+++ Data provided +++
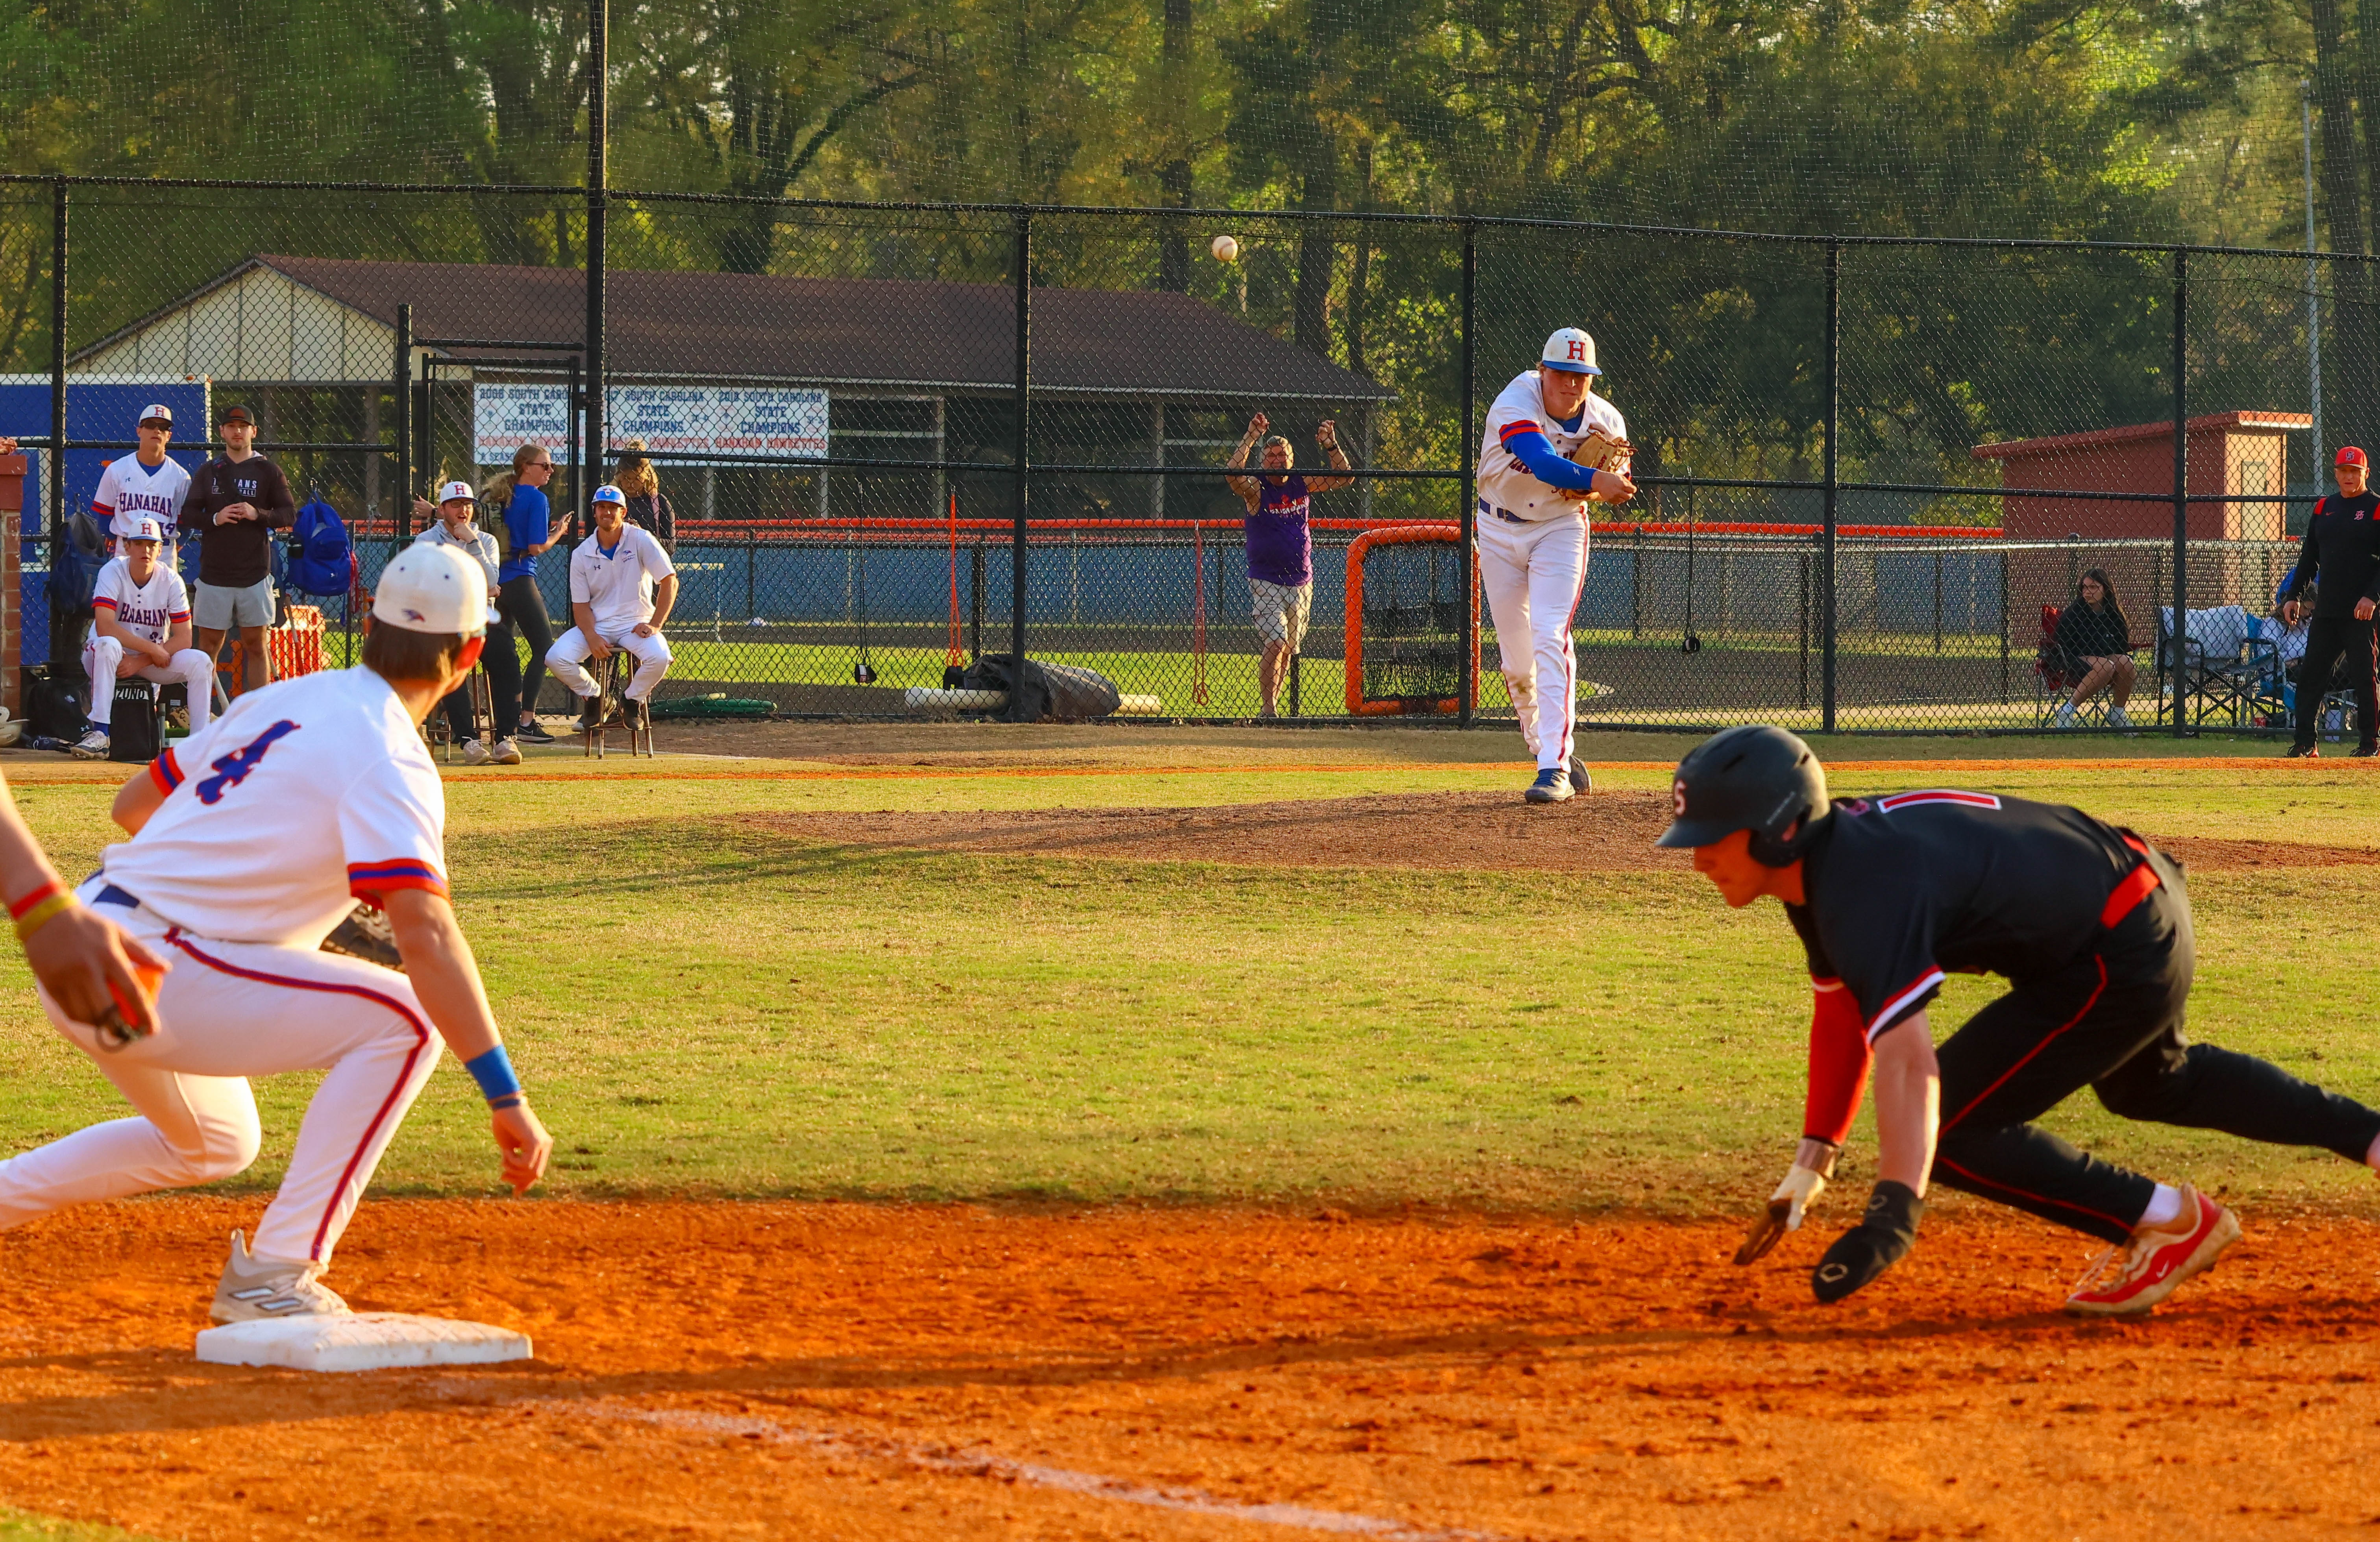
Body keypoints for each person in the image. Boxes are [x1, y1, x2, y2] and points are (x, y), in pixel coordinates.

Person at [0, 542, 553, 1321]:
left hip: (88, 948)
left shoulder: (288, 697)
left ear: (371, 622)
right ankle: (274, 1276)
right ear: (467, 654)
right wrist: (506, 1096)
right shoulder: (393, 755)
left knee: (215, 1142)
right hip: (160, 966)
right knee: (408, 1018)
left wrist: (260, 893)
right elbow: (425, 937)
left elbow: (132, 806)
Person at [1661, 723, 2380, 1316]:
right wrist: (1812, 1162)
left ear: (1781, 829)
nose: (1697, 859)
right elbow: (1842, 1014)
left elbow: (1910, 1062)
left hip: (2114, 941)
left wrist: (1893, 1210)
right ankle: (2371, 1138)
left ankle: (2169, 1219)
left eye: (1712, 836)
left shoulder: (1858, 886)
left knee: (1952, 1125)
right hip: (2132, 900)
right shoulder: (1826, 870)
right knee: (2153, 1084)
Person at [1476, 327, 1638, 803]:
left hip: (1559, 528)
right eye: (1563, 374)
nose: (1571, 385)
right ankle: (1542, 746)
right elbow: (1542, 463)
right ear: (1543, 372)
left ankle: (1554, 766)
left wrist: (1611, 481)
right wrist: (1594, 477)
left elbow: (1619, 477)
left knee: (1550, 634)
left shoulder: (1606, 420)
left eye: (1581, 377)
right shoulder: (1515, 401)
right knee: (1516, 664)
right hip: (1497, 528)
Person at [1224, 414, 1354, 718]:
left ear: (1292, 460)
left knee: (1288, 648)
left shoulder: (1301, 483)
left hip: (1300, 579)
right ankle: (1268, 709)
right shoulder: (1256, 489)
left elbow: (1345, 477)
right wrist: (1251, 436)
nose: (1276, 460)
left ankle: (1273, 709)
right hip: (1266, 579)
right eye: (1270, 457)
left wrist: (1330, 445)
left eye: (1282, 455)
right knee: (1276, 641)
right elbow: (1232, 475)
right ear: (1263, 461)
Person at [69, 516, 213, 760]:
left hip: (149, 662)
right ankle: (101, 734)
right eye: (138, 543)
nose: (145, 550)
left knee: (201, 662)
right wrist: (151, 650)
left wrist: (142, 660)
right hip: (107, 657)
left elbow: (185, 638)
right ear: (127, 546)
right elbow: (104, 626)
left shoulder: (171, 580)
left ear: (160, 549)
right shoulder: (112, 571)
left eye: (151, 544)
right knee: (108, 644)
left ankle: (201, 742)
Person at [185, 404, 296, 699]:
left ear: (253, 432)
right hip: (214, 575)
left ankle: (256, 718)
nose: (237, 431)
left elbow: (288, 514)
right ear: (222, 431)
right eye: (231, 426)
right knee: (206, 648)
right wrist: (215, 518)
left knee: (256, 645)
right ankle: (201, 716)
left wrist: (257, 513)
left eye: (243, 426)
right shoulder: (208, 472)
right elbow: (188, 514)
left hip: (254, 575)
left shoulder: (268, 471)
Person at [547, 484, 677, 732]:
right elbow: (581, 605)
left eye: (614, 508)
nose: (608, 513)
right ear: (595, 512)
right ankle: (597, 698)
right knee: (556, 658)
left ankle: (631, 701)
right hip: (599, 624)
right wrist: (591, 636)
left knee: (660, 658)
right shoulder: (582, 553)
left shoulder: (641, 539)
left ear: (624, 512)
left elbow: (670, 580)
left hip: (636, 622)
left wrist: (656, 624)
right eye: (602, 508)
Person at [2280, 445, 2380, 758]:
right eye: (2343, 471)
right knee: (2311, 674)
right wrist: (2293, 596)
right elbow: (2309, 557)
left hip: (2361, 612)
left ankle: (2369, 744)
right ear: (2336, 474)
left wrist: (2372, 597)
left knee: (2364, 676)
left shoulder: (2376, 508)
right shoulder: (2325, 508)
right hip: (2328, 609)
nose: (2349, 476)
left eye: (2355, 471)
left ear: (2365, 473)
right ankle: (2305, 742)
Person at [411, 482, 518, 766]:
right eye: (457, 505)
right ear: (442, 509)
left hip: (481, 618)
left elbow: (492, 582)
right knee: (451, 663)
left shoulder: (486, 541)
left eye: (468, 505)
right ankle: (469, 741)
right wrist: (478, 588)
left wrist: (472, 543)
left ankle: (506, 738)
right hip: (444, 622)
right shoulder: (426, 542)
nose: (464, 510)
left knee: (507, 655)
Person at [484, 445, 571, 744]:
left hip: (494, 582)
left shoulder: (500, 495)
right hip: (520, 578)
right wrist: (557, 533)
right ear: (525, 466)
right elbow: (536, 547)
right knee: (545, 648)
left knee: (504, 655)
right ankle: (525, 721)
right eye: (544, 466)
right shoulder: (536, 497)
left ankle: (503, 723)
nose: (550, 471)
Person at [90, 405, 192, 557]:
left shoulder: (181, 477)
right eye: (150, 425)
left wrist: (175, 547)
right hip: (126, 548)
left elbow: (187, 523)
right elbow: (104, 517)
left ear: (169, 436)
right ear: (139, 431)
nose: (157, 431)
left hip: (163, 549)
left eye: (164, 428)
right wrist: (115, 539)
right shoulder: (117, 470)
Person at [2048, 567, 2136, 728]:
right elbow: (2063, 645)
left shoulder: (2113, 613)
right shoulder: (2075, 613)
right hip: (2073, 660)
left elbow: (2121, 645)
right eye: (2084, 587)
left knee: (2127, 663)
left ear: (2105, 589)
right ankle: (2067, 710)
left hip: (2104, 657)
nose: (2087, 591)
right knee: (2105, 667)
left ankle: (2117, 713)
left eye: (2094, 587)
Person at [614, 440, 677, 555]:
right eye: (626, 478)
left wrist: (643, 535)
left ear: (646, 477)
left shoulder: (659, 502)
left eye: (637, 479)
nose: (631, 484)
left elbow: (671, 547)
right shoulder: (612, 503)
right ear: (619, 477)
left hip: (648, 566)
+++
▸ Requirement: Word for word, restate the lines above from the first through the one that contains "left knee: (215, 1142)", and exclude all pictures.

▸ Response box:
Body keypoints for each person in the image. Boxes are [x1, y1, x2, y2] and points are (x, y), in pixel coordinates.

Person at [0, 542, 553, 1321]:
left hip: (88, 948)
left shoulder: (288, 697)
left ear: (371, 622)
right ankle: (274, 1276)
right ear: (467, 654)
right wrist: (506, 1096)
right shoulder: (393, 755)
left knee: (215, 1142)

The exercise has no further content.